TO-DO ITEM:
The whole of the data must be transcribed exactly.

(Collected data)
|---|

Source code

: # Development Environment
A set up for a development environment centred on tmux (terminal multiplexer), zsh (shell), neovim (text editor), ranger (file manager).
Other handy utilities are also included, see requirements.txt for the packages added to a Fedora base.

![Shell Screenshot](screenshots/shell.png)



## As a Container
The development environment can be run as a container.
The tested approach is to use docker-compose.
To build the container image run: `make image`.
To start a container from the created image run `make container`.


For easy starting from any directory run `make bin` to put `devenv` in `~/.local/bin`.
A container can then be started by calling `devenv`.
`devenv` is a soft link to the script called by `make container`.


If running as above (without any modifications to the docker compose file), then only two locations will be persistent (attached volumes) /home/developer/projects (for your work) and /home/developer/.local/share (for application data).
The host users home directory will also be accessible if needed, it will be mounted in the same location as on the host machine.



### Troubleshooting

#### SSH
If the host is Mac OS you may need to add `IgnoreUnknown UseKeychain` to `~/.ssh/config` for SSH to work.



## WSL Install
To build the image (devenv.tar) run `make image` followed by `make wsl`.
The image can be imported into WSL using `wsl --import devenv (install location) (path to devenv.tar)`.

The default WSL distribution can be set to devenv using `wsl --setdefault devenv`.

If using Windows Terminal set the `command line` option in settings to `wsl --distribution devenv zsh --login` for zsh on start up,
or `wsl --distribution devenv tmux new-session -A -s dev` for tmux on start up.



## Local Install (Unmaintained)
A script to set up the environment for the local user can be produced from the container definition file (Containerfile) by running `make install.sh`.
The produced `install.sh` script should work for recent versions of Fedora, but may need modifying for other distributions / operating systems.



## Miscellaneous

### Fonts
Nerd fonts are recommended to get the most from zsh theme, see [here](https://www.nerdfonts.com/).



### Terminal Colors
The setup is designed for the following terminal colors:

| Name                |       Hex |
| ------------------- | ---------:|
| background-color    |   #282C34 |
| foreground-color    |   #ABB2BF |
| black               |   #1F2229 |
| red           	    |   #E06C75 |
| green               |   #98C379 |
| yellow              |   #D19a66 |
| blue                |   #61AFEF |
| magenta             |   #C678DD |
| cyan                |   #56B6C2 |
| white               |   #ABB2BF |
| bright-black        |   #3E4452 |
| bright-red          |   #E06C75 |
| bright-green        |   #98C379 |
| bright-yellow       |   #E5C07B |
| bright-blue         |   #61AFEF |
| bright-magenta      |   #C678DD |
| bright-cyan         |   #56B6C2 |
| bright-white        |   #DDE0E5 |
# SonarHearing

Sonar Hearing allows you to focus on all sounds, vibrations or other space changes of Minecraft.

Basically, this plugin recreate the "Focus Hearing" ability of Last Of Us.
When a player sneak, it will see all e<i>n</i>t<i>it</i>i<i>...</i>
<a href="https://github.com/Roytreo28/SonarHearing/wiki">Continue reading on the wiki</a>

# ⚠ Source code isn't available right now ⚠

|---|

EXERCISE RESULT:
Source code

: # Development Environment
A set up for a development environment centred on tmux (terminal multiplexer), zsh (shell), neovim (text editor), ranger (file manager).
Other handy utilities are also included, see requirements.txt for the packages added to a Fedora base.

![Shell Screenshot](screenshots/shell.png)



## As a Container
The development environment can be run as a container.
The tested approach is to use docker-compose.
To build the container image run: `make image`.
To start a container from the created image run `make container`.


For easy starting from any directory run `make bin` to put `devenv` in `~/.local/bin`.
A container can then be started by calling `devenv`.
`devenv` is a soft link to the script called by `make container`.


If running as above (without any modifications to the docker compose file), then only two locations will be persistent (attached volumes) /home/developer/projects (for your work) and /home/developer/.local/share (for application data).
The host users home directory will also be accessible if needed, it will be mounted in the same location as on the host machine.



### Troubleshooting

#### SSH
If the host is Mac OS you may need to add `IgnoreUnknown UseKeychain` to `~/.ssh/config` for SSH to work.



## WSL Install
To build the image (devenv.tar) run `make image` followed by `make wsl`.
The image can be imported into WSL using `wsl --import devenv (install location) (path to devenv.tar)`.

The default WSL distribution can be set to devenv using `wsl --setdefault devenv`.

If using Windows Terminal set the `command line` option in settings to `wsl --distribution devenv zsh --login` for zsh on start up,
or `wsl --distribution devenv tmux new-session -A -s dev` for tmux on start up.



## Local Install (Unmaintained)
A script to set up the environment for the local user can be produced from the container definition file (Containerfile) by running `make install.sh`.
The produced `install.sh` script should work for recent versions of Fedora, but may need modifying for other distributions / operating systems.



## Miscellaneous

### Fonts
Nerd fonts are recommended to get the most from zsh theme, see [here](https://www.nerdfonts.com/).



### Terminal Colors
The setup is designed for the following terminal colors:

| Name                |       Hex |
| ------------------- | ---------:|
| background-color    |   #282C34 |
| foreground-color    |   #ABB2BF |
| black               |   #1F2229 |
| red           	    |   #E06C75 |
| green               |   #98C379 |
| yellow              |   #D19a66 |
| blue                |   #61AFEF |
| magenta             |   #C678DD |
| cyan                |   #56B6C2 |
| white               |   #ABB2BF |
| bright-black        |   #3E4452 |
| bright-red          |   #E06C75 |
| bright-green        |   #98C379 |
| bright-yellow       |   #E5C07B |
| bright-blue         |   #61AFEF |
| bright-magenta      |   #C678DD |
| bright-cyan         |   #56B6C2 |
| bright-white        |   #DDE0E5 |
# SonarHearing

Sonar Hearing allows you to focus on all sounds, vibrations or other space changes of Minecraft.

Basically, this plugin recreate the "Focus Hearing" ability of Last Of Us.
When a player sneak, it will see all e<i>n</i>t<i>it</i>i<i>...</i>
<a href="https://github.com/Roytreo28/SonarHearing/wiki">Continue reading on the wiki</a>

# ⚠ Source code isn't available right now ⚠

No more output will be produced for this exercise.